Source material.
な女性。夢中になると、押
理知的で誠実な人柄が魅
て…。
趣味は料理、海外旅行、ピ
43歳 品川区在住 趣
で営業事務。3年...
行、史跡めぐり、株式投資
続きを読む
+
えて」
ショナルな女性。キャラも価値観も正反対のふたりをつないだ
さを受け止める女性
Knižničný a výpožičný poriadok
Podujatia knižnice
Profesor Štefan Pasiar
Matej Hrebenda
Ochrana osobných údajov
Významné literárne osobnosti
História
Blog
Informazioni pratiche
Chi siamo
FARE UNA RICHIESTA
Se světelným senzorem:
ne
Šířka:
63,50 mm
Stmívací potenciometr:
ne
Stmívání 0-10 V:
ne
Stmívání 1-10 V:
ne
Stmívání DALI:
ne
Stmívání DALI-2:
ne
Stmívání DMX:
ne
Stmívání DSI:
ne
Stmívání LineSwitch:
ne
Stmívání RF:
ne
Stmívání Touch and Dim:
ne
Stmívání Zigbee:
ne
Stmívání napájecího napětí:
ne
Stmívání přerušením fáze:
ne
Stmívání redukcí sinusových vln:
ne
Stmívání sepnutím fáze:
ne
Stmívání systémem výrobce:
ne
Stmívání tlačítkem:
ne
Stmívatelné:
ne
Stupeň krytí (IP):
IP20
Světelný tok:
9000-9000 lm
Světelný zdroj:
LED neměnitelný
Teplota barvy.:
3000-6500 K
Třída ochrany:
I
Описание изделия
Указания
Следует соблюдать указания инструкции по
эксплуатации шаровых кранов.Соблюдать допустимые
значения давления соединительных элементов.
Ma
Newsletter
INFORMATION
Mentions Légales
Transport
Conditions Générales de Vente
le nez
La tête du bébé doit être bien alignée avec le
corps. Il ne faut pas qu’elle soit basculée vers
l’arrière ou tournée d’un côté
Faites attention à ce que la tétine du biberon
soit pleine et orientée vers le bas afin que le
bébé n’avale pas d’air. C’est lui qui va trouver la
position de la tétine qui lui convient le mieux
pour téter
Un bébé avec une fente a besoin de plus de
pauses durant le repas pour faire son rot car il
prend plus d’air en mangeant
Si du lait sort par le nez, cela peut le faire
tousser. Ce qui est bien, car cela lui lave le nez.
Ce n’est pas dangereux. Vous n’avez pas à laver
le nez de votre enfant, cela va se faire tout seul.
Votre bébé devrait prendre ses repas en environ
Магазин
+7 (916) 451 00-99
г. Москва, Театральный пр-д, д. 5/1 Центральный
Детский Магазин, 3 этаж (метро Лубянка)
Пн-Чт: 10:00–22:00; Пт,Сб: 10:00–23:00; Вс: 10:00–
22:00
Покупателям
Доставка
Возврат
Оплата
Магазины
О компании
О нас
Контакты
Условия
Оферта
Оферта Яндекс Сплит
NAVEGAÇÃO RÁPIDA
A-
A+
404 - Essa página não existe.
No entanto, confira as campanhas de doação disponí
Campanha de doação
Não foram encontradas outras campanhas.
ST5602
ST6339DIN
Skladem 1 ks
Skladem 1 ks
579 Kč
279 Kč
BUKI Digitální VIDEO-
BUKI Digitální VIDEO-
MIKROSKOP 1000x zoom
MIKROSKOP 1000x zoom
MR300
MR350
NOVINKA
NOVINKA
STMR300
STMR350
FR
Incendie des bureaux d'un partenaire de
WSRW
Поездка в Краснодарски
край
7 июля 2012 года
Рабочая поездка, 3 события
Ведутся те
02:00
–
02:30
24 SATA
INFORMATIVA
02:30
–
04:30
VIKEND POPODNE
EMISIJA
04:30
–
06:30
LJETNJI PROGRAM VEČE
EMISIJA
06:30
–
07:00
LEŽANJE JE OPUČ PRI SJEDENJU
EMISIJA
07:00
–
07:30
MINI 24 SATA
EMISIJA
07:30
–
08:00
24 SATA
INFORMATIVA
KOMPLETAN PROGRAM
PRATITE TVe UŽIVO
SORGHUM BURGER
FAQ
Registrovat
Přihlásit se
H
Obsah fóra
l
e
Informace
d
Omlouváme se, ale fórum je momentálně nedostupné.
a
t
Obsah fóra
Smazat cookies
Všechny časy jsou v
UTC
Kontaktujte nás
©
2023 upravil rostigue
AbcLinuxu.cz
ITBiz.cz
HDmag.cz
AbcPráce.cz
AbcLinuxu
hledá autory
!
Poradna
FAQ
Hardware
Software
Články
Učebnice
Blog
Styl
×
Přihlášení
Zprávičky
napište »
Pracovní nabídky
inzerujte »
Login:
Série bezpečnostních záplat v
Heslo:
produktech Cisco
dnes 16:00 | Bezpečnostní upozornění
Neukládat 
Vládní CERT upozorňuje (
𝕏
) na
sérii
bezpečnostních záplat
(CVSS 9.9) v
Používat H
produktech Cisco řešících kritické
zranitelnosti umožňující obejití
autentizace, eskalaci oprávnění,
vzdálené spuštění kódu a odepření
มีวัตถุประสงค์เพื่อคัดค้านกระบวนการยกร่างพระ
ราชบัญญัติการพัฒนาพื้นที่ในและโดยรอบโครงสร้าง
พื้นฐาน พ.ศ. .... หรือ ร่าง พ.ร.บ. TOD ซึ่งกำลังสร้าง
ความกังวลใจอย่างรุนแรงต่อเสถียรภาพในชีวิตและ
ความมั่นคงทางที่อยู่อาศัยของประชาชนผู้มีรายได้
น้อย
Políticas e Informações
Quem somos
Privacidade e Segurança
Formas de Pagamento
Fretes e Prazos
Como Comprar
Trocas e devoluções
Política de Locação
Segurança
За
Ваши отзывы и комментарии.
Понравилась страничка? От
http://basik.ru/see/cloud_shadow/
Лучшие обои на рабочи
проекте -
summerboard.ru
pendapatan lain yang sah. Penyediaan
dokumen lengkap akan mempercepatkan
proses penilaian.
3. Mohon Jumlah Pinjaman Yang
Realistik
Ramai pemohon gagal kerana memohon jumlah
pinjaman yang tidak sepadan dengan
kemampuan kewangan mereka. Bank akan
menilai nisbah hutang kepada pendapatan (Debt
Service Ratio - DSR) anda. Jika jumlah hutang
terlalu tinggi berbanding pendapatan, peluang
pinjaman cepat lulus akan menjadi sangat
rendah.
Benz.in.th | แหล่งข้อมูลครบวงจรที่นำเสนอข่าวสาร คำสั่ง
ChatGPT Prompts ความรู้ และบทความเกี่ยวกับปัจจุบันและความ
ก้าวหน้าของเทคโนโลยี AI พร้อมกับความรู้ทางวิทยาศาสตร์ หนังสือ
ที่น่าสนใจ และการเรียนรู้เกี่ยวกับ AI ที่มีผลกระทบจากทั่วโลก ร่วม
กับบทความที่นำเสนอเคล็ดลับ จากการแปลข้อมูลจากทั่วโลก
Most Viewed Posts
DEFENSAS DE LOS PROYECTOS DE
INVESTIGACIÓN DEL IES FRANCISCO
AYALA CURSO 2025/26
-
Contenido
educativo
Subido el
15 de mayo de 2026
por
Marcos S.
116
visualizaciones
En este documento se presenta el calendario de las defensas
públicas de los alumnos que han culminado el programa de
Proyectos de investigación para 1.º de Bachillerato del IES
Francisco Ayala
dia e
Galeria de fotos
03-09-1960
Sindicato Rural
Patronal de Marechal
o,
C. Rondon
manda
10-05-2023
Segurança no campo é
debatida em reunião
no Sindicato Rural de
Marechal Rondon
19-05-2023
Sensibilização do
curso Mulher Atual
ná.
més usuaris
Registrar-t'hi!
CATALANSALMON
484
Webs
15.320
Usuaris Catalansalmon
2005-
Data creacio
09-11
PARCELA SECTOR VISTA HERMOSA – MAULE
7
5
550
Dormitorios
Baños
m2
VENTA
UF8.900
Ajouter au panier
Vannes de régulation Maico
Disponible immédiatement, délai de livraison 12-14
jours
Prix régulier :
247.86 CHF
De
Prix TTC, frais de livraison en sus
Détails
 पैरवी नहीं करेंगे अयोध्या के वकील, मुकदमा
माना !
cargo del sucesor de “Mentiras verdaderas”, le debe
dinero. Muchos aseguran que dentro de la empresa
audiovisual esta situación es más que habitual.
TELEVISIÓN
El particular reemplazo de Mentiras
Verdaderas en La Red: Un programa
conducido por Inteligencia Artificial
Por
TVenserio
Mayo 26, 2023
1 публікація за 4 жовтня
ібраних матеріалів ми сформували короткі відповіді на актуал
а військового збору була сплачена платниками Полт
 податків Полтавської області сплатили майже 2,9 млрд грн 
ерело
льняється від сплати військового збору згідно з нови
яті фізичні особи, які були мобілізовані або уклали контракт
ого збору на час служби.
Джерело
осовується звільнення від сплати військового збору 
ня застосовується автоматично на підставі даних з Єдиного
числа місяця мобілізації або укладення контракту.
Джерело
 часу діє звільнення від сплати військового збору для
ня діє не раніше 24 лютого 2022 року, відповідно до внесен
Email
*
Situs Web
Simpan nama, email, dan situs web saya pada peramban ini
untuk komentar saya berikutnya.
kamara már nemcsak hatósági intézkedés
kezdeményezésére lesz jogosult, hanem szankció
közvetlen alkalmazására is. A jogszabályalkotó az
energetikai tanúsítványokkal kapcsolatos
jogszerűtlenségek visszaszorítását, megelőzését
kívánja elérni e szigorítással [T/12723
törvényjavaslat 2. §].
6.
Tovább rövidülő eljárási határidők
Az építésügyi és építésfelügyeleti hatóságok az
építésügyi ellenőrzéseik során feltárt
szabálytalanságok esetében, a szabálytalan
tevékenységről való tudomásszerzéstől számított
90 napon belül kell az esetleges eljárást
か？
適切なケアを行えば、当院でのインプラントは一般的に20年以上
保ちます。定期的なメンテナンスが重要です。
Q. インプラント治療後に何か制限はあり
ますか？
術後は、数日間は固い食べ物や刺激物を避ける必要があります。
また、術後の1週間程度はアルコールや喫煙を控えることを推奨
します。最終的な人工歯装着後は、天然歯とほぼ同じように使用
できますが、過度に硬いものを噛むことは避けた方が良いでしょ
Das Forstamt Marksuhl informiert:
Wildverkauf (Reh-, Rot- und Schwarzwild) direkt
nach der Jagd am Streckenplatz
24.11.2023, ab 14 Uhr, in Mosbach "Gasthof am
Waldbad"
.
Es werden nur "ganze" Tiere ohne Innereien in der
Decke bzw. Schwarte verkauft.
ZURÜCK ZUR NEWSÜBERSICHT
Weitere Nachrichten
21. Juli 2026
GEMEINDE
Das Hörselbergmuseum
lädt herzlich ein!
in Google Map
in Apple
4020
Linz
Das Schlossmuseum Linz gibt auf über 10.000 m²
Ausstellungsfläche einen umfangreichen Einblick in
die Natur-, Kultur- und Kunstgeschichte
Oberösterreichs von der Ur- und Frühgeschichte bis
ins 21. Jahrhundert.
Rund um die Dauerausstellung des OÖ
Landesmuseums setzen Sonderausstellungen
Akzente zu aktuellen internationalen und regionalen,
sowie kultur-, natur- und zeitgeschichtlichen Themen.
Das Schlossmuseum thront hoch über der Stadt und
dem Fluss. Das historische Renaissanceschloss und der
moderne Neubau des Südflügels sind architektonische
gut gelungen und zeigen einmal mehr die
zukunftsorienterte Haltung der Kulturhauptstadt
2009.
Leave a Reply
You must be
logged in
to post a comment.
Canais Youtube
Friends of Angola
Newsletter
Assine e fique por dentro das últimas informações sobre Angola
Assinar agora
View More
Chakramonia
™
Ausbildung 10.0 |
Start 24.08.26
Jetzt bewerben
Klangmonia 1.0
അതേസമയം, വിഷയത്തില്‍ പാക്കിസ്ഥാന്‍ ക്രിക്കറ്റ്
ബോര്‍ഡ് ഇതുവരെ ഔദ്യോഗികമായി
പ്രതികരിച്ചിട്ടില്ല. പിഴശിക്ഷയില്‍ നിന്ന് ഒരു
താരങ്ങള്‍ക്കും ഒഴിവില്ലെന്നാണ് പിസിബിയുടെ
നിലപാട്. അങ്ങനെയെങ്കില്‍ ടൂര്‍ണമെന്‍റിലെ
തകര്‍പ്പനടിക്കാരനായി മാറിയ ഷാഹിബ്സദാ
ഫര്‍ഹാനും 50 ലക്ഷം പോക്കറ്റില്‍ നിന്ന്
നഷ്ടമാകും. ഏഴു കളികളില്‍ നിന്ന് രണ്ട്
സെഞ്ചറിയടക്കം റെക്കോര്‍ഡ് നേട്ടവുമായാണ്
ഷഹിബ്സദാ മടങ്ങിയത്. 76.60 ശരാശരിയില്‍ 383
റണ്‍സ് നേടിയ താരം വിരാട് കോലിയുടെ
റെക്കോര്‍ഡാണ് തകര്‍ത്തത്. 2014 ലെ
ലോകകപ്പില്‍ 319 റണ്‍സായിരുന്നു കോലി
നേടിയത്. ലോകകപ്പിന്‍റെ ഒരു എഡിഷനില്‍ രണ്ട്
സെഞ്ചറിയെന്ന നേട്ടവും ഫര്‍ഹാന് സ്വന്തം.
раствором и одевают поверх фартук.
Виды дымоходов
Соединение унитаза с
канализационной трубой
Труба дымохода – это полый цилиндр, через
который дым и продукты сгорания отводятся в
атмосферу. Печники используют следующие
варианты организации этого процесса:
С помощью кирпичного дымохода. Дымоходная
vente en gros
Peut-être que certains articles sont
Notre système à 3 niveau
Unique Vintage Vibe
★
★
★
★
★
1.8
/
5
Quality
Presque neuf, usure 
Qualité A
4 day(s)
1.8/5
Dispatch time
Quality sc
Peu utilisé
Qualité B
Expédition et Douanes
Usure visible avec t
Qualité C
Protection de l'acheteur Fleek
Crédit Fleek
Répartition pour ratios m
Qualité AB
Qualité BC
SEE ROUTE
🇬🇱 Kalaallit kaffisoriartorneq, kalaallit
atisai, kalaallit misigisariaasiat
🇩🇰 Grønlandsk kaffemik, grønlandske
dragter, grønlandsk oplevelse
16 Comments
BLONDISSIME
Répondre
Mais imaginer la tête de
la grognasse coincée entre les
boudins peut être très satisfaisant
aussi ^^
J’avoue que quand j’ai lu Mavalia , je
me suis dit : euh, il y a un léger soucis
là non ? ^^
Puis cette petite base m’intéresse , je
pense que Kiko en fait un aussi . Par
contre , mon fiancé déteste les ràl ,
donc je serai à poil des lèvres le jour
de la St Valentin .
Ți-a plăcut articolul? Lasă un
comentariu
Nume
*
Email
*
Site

Exercise aim. Every line that contains the string "plus" should be copied from the records.

Finished exercise.
Un bébé avec une fente a besoin de plus de
prend plus d’air en mangeant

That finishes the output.